Given problem 1
Show every line of the records below that contains the string "autoBeamOff". Case counts.

# Introduction

This notebook introduces the library SPAN, a small library designed to make using setools 4 simple in a Jupyter notebook such as this one.

Jupyter notebooks are an interactive environment that let's us write text (in Markdown) and code together. What's powerful is that the code is executable (unless you are viewing this on the web in a read-only mode). That let's you write queries and text together at the same time. You can get a feel for what's possible in this awesome notebook on [Regex Golf from XKCD](http://nbviewer.jupyter.org/url/norvig.com/ipython/xkcd1313.ipynb). There is also the more official (and boring) [introduction](https://jupyter-notebook-beginner-guide.readthedocs.io/en/latest/).

Using setools within Jupyter notebook is an amazingly productive way to do policy analysis. It becomes simple to keep notes alongside any queries you do or, almost more importantly, write simple scripts that allow you to do more powerful policy analysis.

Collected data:
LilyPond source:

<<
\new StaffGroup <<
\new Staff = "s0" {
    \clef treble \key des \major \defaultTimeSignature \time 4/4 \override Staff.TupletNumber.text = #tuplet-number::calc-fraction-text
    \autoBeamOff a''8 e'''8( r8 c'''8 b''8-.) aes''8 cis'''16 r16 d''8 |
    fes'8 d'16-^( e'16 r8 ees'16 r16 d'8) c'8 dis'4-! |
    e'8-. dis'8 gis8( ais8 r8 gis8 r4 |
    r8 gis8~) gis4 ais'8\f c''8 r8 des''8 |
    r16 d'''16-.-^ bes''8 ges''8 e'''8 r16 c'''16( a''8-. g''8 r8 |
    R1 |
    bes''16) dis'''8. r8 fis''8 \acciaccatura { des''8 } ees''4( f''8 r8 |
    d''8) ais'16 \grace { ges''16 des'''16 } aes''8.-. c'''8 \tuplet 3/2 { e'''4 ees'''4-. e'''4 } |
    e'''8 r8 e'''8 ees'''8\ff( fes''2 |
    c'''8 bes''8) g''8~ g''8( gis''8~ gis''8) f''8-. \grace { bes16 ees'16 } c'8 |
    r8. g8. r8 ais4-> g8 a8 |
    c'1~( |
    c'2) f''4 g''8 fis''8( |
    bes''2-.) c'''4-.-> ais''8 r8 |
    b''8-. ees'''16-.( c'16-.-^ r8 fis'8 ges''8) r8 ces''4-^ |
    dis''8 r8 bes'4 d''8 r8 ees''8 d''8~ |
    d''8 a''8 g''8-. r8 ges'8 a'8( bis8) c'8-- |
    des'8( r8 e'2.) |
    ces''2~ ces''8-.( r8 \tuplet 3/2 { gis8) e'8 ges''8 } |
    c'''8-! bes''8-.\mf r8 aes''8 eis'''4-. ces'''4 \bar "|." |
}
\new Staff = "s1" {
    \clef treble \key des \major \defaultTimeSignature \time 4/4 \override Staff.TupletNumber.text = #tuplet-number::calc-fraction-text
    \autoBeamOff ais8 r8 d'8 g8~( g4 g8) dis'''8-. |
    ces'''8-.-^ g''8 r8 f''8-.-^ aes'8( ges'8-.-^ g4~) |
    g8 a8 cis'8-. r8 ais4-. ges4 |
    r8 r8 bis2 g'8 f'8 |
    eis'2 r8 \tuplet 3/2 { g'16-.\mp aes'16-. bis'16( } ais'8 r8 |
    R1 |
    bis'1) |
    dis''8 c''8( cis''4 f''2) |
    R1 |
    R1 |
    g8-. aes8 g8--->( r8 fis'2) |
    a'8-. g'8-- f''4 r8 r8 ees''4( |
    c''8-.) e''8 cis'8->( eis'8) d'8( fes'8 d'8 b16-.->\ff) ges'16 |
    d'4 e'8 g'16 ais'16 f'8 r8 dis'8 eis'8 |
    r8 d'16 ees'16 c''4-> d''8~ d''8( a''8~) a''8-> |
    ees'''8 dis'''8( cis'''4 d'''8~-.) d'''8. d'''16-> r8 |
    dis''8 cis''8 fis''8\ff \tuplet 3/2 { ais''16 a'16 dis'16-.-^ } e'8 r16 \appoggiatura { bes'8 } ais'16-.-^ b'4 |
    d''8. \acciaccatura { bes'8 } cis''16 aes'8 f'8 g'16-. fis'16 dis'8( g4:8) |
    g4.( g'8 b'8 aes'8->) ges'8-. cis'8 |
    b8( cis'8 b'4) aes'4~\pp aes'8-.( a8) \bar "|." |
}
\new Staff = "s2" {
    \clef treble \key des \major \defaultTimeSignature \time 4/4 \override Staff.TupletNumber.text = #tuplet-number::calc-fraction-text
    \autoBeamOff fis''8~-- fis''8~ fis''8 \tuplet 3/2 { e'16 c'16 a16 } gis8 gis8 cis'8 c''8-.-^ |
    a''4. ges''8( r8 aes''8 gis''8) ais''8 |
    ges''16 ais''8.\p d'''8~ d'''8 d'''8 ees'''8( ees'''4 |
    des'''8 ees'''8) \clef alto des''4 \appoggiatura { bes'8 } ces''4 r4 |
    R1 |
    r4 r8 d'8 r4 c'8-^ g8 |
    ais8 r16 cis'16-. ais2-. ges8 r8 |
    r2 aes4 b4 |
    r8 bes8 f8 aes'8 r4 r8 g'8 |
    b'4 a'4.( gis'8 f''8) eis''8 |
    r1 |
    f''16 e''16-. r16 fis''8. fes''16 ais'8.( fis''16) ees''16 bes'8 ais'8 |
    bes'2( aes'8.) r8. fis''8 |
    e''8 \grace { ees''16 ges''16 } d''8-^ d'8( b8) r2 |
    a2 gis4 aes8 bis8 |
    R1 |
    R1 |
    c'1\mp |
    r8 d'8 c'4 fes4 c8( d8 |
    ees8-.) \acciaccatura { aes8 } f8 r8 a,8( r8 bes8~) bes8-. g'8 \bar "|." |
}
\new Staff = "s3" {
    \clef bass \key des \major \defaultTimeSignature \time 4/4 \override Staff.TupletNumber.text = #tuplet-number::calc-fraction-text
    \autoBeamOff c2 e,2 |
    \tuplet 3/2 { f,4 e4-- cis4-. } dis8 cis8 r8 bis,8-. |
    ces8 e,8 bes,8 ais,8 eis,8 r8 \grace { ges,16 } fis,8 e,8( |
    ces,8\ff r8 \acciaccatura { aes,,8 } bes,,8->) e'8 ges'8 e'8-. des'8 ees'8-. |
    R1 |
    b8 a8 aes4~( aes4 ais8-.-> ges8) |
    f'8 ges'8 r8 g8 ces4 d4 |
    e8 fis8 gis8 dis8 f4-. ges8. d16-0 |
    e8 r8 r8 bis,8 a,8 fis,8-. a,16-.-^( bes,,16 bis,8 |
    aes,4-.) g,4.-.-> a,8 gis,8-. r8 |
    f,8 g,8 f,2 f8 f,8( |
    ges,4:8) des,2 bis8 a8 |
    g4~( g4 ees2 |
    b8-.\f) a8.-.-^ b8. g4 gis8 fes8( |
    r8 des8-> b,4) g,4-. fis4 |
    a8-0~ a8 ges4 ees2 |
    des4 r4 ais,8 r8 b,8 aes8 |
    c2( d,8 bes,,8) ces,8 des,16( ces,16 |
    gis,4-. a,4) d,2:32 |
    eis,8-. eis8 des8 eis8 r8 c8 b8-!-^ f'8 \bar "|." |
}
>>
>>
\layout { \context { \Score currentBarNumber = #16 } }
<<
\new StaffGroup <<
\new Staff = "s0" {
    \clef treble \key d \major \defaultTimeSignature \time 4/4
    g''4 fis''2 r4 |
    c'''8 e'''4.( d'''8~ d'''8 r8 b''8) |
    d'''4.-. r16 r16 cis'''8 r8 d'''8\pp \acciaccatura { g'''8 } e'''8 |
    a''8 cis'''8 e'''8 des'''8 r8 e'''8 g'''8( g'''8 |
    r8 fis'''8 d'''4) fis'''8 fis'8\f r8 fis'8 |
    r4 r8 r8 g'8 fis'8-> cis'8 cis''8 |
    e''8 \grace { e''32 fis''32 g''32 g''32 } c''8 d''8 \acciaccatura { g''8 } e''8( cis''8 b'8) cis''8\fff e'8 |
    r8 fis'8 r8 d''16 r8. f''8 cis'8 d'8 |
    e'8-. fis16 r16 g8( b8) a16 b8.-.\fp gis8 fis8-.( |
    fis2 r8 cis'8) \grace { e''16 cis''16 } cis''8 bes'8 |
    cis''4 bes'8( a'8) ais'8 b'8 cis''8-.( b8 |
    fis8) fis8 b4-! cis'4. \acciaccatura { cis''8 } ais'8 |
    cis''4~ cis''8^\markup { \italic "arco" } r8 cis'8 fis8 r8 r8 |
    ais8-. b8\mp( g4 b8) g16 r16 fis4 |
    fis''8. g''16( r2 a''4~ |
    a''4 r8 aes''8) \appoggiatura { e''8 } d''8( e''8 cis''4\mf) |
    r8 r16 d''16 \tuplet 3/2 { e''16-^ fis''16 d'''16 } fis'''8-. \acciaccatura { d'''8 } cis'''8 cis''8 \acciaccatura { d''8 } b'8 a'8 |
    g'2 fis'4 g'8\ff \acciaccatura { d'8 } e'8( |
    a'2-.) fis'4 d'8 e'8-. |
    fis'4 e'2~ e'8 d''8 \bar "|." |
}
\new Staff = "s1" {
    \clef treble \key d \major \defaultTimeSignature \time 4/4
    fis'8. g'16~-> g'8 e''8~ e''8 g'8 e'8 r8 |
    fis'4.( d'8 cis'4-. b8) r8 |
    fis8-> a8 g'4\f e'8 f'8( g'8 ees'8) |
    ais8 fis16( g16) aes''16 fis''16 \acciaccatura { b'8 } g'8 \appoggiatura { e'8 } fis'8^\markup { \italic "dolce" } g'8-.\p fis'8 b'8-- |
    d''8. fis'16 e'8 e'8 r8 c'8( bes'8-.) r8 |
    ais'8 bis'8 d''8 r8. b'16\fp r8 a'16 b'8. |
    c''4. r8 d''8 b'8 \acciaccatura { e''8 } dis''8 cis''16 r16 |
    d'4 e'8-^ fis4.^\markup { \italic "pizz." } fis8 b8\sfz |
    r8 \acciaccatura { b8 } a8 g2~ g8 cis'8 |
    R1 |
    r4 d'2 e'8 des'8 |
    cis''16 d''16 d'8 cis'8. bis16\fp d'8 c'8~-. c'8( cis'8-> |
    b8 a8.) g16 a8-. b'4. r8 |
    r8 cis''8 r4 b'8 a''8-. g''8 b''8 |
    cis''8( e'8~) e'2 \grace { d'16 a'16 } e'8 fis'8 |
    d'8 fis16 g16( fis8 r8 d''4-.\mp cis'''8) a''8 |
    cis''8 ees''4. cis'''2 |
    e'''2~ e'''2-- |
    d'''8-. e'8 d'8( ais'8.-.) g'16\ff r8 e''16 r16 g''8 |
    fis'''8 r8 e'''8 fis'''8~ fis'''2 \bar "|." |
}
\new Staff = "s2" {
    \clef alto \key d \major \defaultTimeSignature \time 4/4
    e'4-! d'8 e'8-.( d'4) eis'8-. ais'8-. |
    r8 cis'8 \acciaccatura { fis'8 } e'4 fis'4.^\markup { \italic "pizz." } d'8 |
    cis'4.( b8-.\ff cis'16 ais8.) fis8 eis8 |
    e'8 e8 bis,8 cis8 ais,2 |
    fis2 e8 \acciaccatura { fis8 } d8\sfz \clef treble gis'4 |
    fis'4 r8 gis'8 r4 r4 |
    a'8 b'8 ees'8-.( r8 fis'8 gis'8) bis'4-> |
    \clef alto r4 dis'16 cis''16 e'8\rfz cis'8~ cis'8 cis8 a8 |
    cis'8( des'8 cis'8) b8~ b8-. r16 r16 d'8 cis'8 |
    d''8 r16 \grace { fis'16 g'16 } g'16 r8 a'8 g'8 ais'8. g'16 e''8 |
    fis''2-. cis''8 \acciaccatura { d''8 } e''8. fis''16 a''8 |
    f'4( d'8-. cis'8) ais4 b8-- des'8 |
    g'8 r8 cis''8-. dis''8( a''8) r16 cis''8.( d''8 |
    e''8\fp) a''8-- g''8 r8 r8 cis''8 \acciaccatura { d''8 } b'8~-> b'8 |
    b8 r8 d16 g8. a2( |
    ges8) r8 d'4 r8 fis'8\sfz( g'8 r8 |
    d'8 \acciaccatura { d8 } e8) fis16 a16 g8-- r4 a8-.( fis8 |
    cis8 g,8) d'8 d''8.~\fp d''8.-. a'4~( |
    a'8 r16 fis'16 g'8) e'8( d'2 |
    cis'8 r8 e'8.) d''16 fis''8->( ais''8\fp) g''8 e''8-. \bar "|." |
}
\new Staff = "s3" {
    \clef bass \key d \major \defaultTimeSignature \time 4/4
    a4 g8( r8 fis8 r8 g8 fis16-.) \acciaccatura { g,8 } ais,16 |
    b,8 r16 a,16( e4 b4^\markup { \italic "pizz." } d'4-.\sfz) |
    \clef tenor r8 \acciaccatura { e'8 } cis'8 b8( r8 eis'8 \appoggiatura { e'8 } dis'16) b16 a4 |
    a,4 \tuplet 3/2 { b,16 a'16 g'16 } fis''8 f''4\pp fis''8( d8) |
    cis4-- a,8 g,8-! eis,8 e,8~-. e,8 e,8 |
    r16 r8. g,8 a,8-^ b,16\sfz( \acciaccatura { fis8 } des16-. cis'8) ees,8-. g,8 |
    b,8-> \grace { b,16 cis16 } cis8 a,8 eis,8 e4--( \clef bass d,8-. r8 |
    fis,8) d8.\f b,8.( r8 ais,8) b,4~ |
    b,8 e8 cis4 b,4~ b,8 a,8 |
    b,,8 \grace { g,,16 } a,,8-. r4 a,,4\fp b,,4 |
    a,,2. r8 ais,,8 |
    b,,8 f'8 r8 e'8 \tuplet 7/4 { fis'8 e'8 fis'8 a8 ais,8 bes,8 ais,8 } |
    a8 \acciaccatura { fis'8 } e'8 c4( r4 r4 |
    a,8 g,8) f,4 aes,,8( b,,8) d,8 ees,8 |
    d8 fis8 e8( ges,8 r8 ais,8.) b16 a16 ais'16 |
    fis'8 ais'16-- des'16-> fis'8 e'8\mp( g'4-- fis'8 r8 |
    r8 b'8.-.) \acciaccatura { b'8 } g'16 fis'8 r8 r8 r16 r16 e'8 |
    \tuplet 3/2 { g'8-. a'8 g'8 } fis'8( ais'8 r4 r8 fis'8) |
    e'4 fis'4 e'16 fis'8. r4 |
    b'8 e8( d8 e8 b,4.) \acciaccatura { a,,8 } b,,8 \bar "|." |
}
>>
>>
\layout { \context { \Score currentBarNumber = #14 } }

Given problem 2
Repeat the part of the notebook introduction above starting at "Jupyter notebooks are" and ending at "powerful policy analysis.".

Correct output 1
    \autoBeamOff a''8 e'''8( r8 c'''8 b''8-.) aes''8 cis'''16 r16 d''8 |
    \autoBeamOff ais8 r8 d'8 g8~( g4 g8) dis'''8-. |
    \autoBeamOff fis''8~-- fis''8~ fis''8 \tuplet 3/2 { e'16 c'16 a16 } gis8 gis8 cis'8 c''8-.-^ |
    \autoBeamOff c2 e,2 |

Correct output 2
Jupyter notebooks are an interactive environment that let's us write text (in Markdown) and code together. What's powerful is that the code is executable (unless you are viewing this on the web in a read-only mode). That let's you write queries and text together at the same time. You can get a feel for what's possible in this awesome notebook on [Regex Golf from XKCD](http://nbviewer.jupyter.org/url/norvig.com/ipython/xkcd1313.ipynb). There is also the more official (and boring) [introduction](https://jupyter-notebook-beginner-guide.readthedocs.io/en/latest/).

Using setools within Jupyter notebook is an amazingly productive way to do policy analysis. It becomes simple to keep notes alongside any queries you do or, almost more importantly, write simple scripts that allow you to do more powerful policy analysis.